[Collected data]
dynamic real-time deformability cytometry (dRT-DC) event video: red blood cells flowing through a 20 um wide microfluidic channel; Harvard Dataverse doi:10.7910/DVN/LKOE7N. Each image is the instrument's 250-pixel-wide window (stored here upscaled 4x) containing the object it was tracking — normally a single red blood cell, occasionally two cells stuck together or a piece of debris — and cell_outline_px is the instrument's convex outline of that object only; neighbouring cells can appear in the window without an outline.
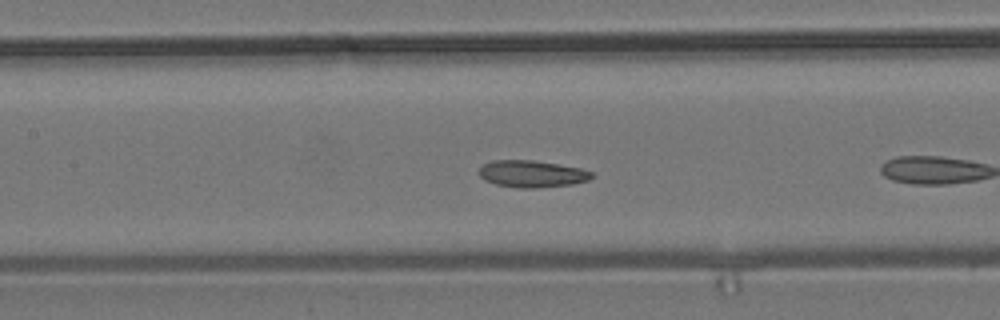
{"species": "common noctule bat (a hibernating species)", "species_latin": "Nyctalus noctula", "temperature_condition": "room temperature", "stored_images_in_passage": 19, "camera_frame_rate_fps": 3000, "um_per_image_px": 0.085, "animal": {"sex": "male", "body_mass_g": 19.2, "forearm_length_mm": 51.8}, "frame": {"image": 1, "passage_image": 9, "time_ms": 2.667, "image_size_px": [1000, 320], "cell_outline_px": [[596, 176], [588, 180], [572, 184], [536, 188], [516, 188], [496, 184], [484, 180], [480, 176], [480, 168], [484, 164], [492, 160], [532, 160], [580, 168], [596, 172]], "centroid_in_image_um": [45.25, 14.78], "position_along_channel_um": 162.1, "area_um2": 17.74}}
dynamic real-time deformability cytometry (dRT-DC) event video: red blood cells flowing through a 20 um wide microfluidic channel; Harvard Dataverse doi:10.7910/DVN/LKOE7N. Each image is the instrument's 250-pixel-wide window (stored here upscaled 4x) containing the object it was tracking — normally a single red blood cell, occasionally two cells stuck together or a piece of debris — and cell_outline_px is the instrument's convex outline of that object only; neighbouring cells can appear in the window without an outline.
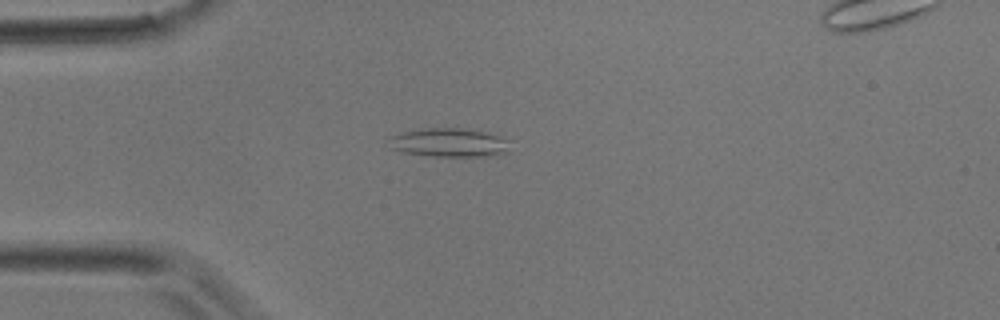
{"species": "common noctule bat (a hibernating species)", "species_latin": "Nyctalus noctula", "temperature_condition": "room temperature", "stored_images_in_passage": 2, "camera_frame_rate_fps": 3000, "um_per_image_px": 0.085, "animal": {"sex": "male", "body_mass_g": 17.9}, "frame": {"image": 1, "passage_image": 1, "time_ms": 0.0, "image_size_px": [1000, 320], "cell_outline_px": [[508, 152], [496, 156], [432, 156], [400, 152], [388, 148], [388, 136], [400, 132], [424, 128], [460, 128], [484, 132], [500, 136], [508, 140]], "centroid_in_image_um": [38.1, 12.13], "position_along_channel_um": 46.9, "area_um2": 20.63}}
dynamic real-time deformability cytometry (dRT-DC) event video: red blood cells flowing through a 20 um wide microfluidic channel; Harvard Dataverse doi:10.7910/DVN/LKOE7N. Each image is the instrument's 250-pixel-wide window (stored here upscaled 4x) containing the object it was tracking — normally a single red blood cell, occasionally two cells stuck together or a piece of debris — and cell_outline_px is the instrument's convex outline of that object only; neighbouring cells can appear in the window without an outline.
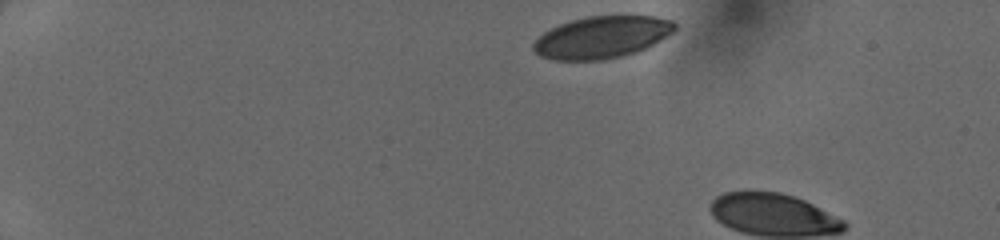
{"species": "human", "species_latin": "Homo sapiens", "temperature_condition": "cold", "stored_images_in_passage": 5, "camera_frame_rate_fps": 3000, "um_per_image_px": 0.085, "donor": {"sex": "female"}, "frame": {"image": 1, "passage_image": 1, "time_ms": 0.0, "image_size_px": [1000, 240], "cell_outline_px": [[676, 28], [672, 32], [660, 40], [636, 52], [604, 60], [556, 60], [540, 56], [532, 48], [532, 44], [544, 32], [560, 24], [572, 20], [588, 16], [652, 16], [672, 20], [676, 24]], "centroid_in_image_um": [51.14, 3.16], "position_along_channel_um": 33.9, "area_um2": 34.28}}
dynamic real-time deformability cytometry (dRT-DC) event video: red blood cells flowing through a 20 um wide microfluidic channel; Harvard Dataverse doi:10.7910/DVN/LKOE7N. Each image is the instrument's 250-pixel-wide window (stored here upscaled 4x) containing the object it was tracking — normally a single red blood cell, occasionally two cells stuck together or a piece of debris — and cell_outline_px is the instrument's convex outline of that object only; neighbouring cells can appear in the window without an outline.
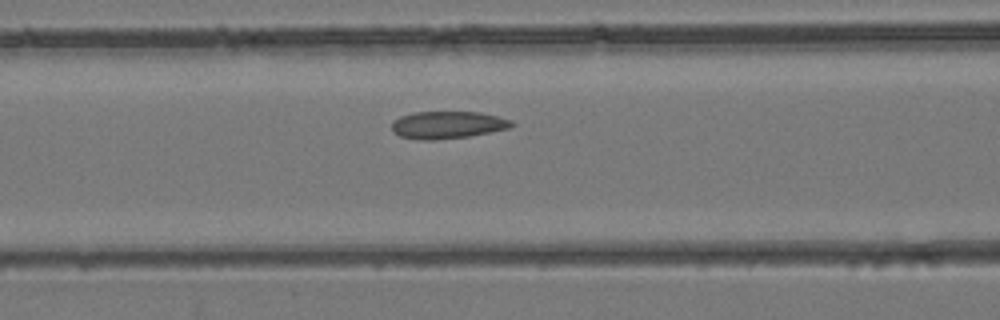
{"species": "common noctule bat (a hibernating species)", "species_latin": "Nyctalus noctula", "temperature_condition": "room temperature", "stored_images_in_passage": 25, "camera_frame_rate_fps": 3000, "um_per_image_px": 0.085, "animal": {"sex": "female", "body_mass_g": 24.6, "forearm_length_mm": 56.2}, "frame": {"image": 1, "passage_image": 9, "time_ms": 2.667, "image_size_px": [1000, 320], "cell_outline_px": [[516, 124], [508, 128], [468, 136], [432, 140], [420, 140], [400, 136], [392, 132], [392, 120], [400, 116], [416, 112], [480, 112], [500, 116], [512, 120]], "centroid_in_image_um": [38.03, 10.61], "position_along_channel_um": 128.6, "area_um2": 19.13}}
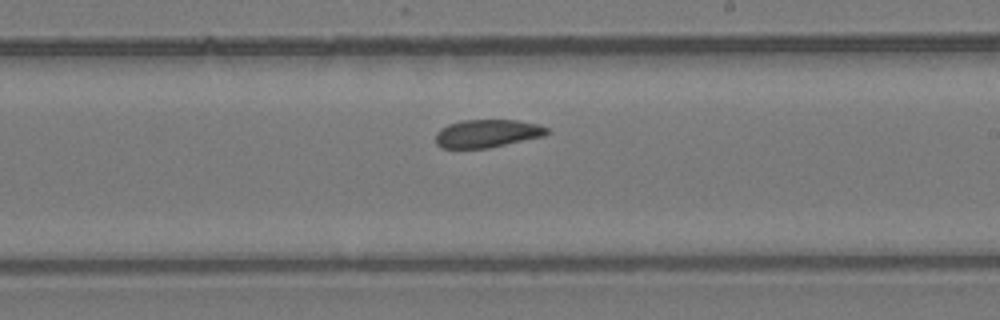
{"frame": {"image": 2, "passage_image": 16, "time_ms": 5.0, "image_size_px": [1000, 320], "cell_outline_px": [[548, 132], [544, 136], [488, 148], [440, 148], [436, 144], [436, 132], [440, 128], [448, 124], [460, 120], [516, 120], [540, 124], [548, 128]], "centroid_in_image_um": [41.39, 11.34], "position_along_channel_um": 247.6, "area_um2": 18.26}}
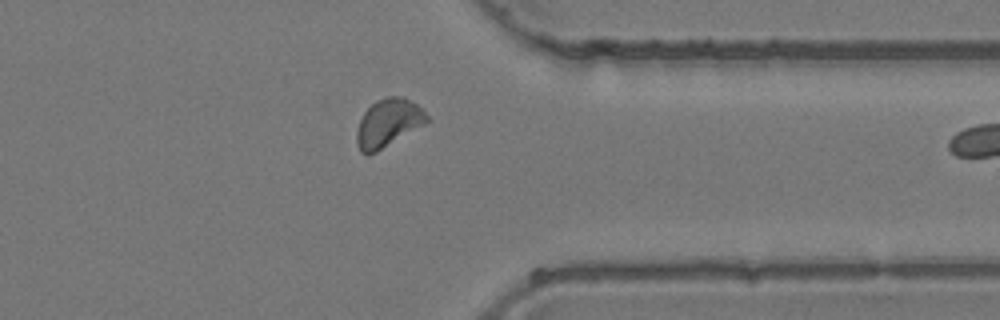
{"frame": {"image": 3, "passage_image": 24, "time_ms": 7.667, "image_size_px": [1000, 320], "cell_outline_px": [[428, 120], [424, 124], [376, 152], [368, 156], [360, 152], [356, 144], [356, 132], [360, 120], [364, 112], [376, 100], [388, 96], [404, 96], [416, 104], [428, 116]], "centroid_in_image_um": [32.95, 10.46], "position_along_channel_um": 378.4, "area_um2": 19.48}}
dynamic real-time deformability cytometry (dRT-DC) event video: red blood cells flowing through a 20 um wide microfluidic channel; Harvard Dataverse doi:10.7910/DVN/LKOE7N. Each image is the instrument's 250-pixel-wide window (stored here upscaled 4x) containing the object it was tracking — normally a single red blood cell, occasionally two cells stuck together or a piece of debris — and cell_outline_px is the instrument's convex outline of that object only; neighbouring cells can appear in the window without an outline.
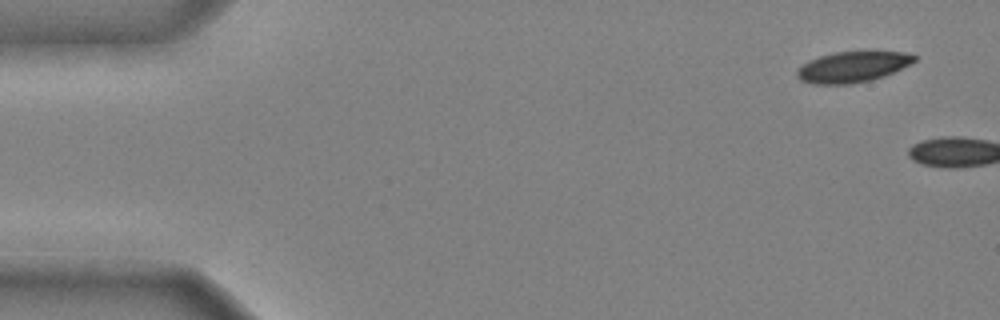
{"species": "common noctule bat (a hibernating species)", "species_latin": "Nyctalus noctula", "temperature_condition": "cold", "stored_images_in_passage": 2, "camera_frame_rate_fps": 3000, "um_per_image_px": 0.085, "animal": {"sex": "male", "body_mass_g": 20.4}, "frame": {"image": 1, "passage_image": 1, "time_ms": 0.0, "image_size_px": [1000, 320], "cell_outline_px": [[916, 60], [884, 76], [872, 80], [852, 84], [812, 84], [800, 80], [796, 76], [796, 72], [808, 60], [820, 56], [836, 52], [904, 52], [916, 56]], "centroid_in_image_um": [72.42, 5.7], "position_along_channel_um": 12.6, "area_um2": 20.75}}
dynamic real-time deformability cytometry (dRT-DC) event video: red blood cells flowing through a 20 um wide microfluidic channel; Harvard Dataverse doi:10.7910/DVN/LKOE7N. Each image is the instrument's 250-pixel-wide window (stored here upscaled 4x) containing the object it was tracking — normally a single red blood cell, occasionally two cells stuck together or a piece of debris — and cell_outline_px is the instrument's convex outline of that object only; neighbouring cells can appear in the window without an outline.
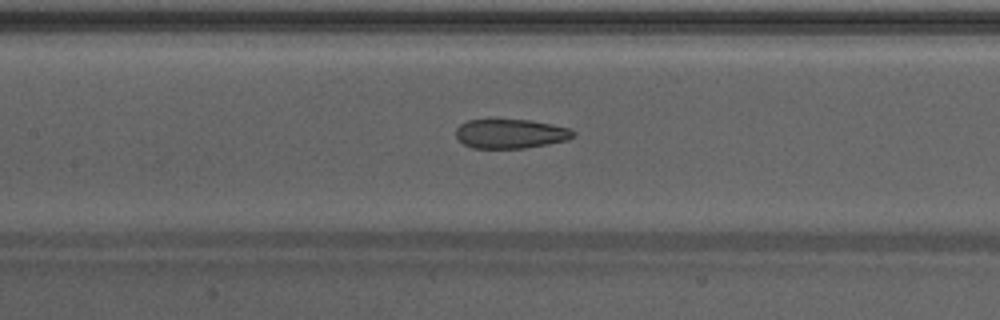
{"species": "Egyptian fruit bat (a non-hibernating species)", "species_latin": "Rousettus aegyptiacus", "temperature_condition": "warm", "stored_images_in_passage": 36, "camera_frame_rate_fps": 3000, "um_per_image_px": 0.085, "animal": {"sex": "male"}, "frame": {"image": 1, "passage_image": 11, "time_ms": 3.333, "image_size_px": [1000, 320], "cell_outline_px": [[576, 132], [568, 140], [548, 144], [524, 148], [472, 148], [464, 144], [456, 136], [456, 128], [460, 124], [468, 120], [528, 120], [552, 124], [568, 128]], "centroid_in_image_um": [43.39, 11.37], "position_along_channel_um": 164.0, "area_um2": 19.88}}
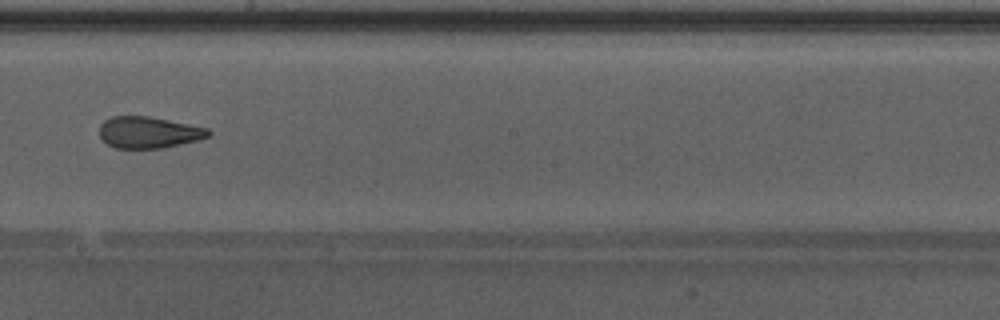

→ **AIM**:
Write out the listing above exactly as it stands, pictures excluded.

→ **SOLUTION FOR THIS TASK**:
dynamic real-time deformability cytometry (dRT-DC) event video: red blood cells flowing through a 20 um wide microfluidic channel; Harvard Dataverse doi:10.7910/DVN/LKOE7N. Each image is the instrument's 250-pixel-wide window (stored here upscaled 4x) containing the object it was tracking — normally a single red blood cell, occasionally two cells stuck together or a piece of debris — and cell_outline_px is the instrument's convex outline of that object only; neighbouring cells can appear in the window without an outline.
{"species": "common noctule bat (a hibernating species)", "species_latin": "Nyctalus noctula", "temperature_condition": "room temperature", "stored_images_in_passage": 19, "camera_frame_rate_fps": 3000, "um_per_image_px": 0.085, "animal": {"sex": "male", "body_mass_g": 19.2, "forearm_length_mm": 51.8}, "frame": {"image": 1, "passage_image": 9, "time_ms": 2.667, "image_size_px": [1000, 320], "cell_outline_px": [[596, 176], [588, 180], [572, 184], [536, 188], [516, 188], [496, 184], [484, 180], [480, 176], [480, 168], [484, 164], [492, 160], [532, 160], [580, 168], [596, 172]], "centroid_in_image_um": [45.25, 14.78], "position_along_channel_um": 162.1, "area_um2": 17.74}}
dynamic real-time deformability cytometry (dRT-DC) event video: red blood cells flowing through a 20 um wide microfluidic channel; Harvard Dataverse doi:10.7910/DVN/LKOE7N. Each image is the instrument's 250-pixel-wide window (stored here upscaled 4x) containing the object it was tracking — normally a single red blood cell, occasionally two cells stuck together or a piece of debris — and cell_outline_px is the instrument's convex outline of that object only; neighbouring cells can appear in the window without an outline.
{"species": "common noctule bat (a hibernating species)", "species_latin": "Nyctalus noctula", "temperature_condition": "room temperature", "stored_images_in_passage": 2, "camera_frame_rate_fps": 3000, "um_per_image_px": 0.085, "animal": {"sex": "male", "body_mass_g": 17.9}, "frame": {"image": 1, "passage_image": 1, "time_ms": 0.0, "image_size_px": [1000, 320], "cell_outline_px": [[508, 152], [496, 156], [432, 156], [400, 152], [388, 148], [388, 136], [400, 132], [424, 128], [460, 128], [484, 132], [500, 136], [508, 140]], "centroid_in_image_um": [38.1, 12.13], "position_along_channel_um": 46.9, "area_um2": 20.63}}
dynamic real-time deformability cytometry (dRT-DC) event video: red blood cells flowing through a 20 um wide microfluidic channel; Harvard Dataverse doi:10.7910/DVN/LKOE7N. Each image is the instrument's 250-pixel-wide window (stored here upscaled 4x) containing the object it was tracking — normally a single red blood cell, occasionally two cells stuck together or a piece of debris — and cell_outline_px is the instrument's convex outline of that object only; neighbouring cells can appear in the window without an outline.
{"species": "human", "species_latin": "Homo sapiens", "temperature_condition": "cold", "stored_images_in_passage": 5, "camera_frame_rate_fps": 3000, "um_per_image_px": 0.085, "donor": {"sex": "female"}, "frame": {"image": 1, "passage_image": 1, "time_ms": 0.0, "image_size_px": [1000, 240], "cell_outline_px": [[676, 28], [672, 32], [660, 40], [636, 52], [604, 60], [556, 60], [540, 56], [532, 48], [532, 44], [544, 32], [560, 24], [572, 20], [588, 16], [652, 16], [672, 20], [676, 24]], "centroid_in_image_um": [51.14, 3.16], "position_along_channel_um": 33.9, "area_um2": 34.28}}
dynamic real-time deformability cytometry (dRT-DC) event video: red blood cells flowing through a 20 um wide microfluidic channel; Harvard Dataverse doi:10.7910/DVN/LKOE7N. Each image is the instrument's 250-pixel-wide window (stored here upscaled 4x) containing the object it was tracking — normally a single red blood cell, occasionally two cells stuck together or a piece of debris — and cell_outline_px is the instrument's convex outline of that object only; neighbouring cells can appear in the window without an outline.
{"species": "common noctule bat (a hibernating species)", "species_latin": "Nyctalus noctula", "temperature_condition": "room temperature", "stored_images_in_passage": 25, "camera_frame_rate_fps": 3000, "um_per_image_px": 0.085, "animal": {"sex": "female", "body_mass_g": 24.6, "forearm_length_mm": 56.2}, "frame": {"image": 1, "passage_image": 9, "time_ms": 2.667, "image_size_px": [1000, 320], "cell_outline_px": [[516, 124], [508, 128], [468, 136], [432, 140], [420, 140], [400, 136], [392, 132], [392, 120], [400, 116], [416, 112], [480, 112], [500, 116], [512, 120]], "centroid_in_image_um": [38.03, 10.61], "position_along_channel_um": 128.6, "area_um2": 19.13}}
{"frame": {"image": 2, "passage_image": 16, "time_ms": 5.0, "image_size_px": [1000, 320], "cell_outline_px": [[548, 132], [544, 136], [488, 148], [440, 148], [436, 144], [436, 132], [440, 128], [448, 124], [460, 120], [516, 120], [540, 124], [548, 128]], "centroid_in_image_um": [41.39, 11.34], "position_along_channel_um": 247.6, "area_um2": 18.26}}
{"frame": {"image": 3, "passage_image": 24, "time_ms": 7.667, "image_size_px": [1000, 320], "cell_outline_px": [[428, 120], [424, 124], [376, 152], [368, 156], [360, 152], [356, 144], [356, 132], [360, 120], [364, 112], [376, 100], [388, 96], [404, 96], [416, 104], [428, 116]], "centroid_in_image_um": [32.95, 10.46], "position_along_channel_um": 378.4, "area_um2": 19.48}}
dynamic real-time deformability cytometry (dRT-DC) event video: red blood cells flowing through a 20 um wide microfluidic channel; Harvard Dataverse doi:10.7910/DVN/LKOE7N. Each image is the instrument's 250-pixel-wide window (stored here upscaled 4x) containing the object it was tracking — normally a single red blood cell, occasionally two cells stuck together or a piece of debris — and cell_outline_px is the instrument's convex outline of that object only; neighbouring cells can appear in the window without an outline.
{"species": "common noctule bat (a hibernating species)", "species_latin": "Nyctalus noctula", "temperature_condition": "cold", "stored_images_in_passage": 2, "camera_frame_rate_fps": 3000, "um_per_image_px": 0.085, "animal": {"sex": "male", "body_mass_g": 20.4}, "frame": {"image": 1, "passage_image": 1, "time_ms": 0.0, "image_size_px": [1000, 320], "cell_outline_px": [[916, 60], [884, 76], [872, 80], [852, 84], [812, 84], [800, 80], [796, 76], [796, 72], [808, 60], [820, 56], [836, 52], [904, 52], [916, 56]], "centroid_in_image_um": [72.42, 5.7], "position_along_channel_um": 12.6, "area_um2": 20.75}}
dynamic real-time deformability cytometry (dRT-DC) event video: red blood cells flowing through a 20 um wide microfluidic channel; Harvard Dataverse doi:10.7910/DVN/LKOE7N. Each image is the instrument's 250-pixel-wide window (stored here upscaled 4x) containing the object it was tracking — normally a single red blood cell, occasionally two cells stuck together or a piece of debris — and cell_outline_px is the instrument's convex outline of that object only; neighbouring cells can appear in the window without an outline.
{"species": "Egyptian fruit bat (a non-hibernating species)", "species_latin": "Rousettus aegyptiacus", "temperature_condition": "warm", "stored_images_in_passage": 36, "camera_frame_rate_fps": 3000, "um_per_image_px": 0.085, "animal": {"sex": "male"}, "frame": {"image": 1, "passage_image": 11, "time_ms": 3.333, "image_size_px": [1000, 320], "cell_outline_px": [[576, 132], [568, 140], [548, 144], [524, 148], [472, 148], [464, 144], [456, 136], [456, 128], [460, 124], [468, 120], [528, 120], [552, 124], [568, 128]], "centroid_in_image_um": [43.39, 11.37], "position_along_channel_um": 164.0, "area_um2": 19.88}}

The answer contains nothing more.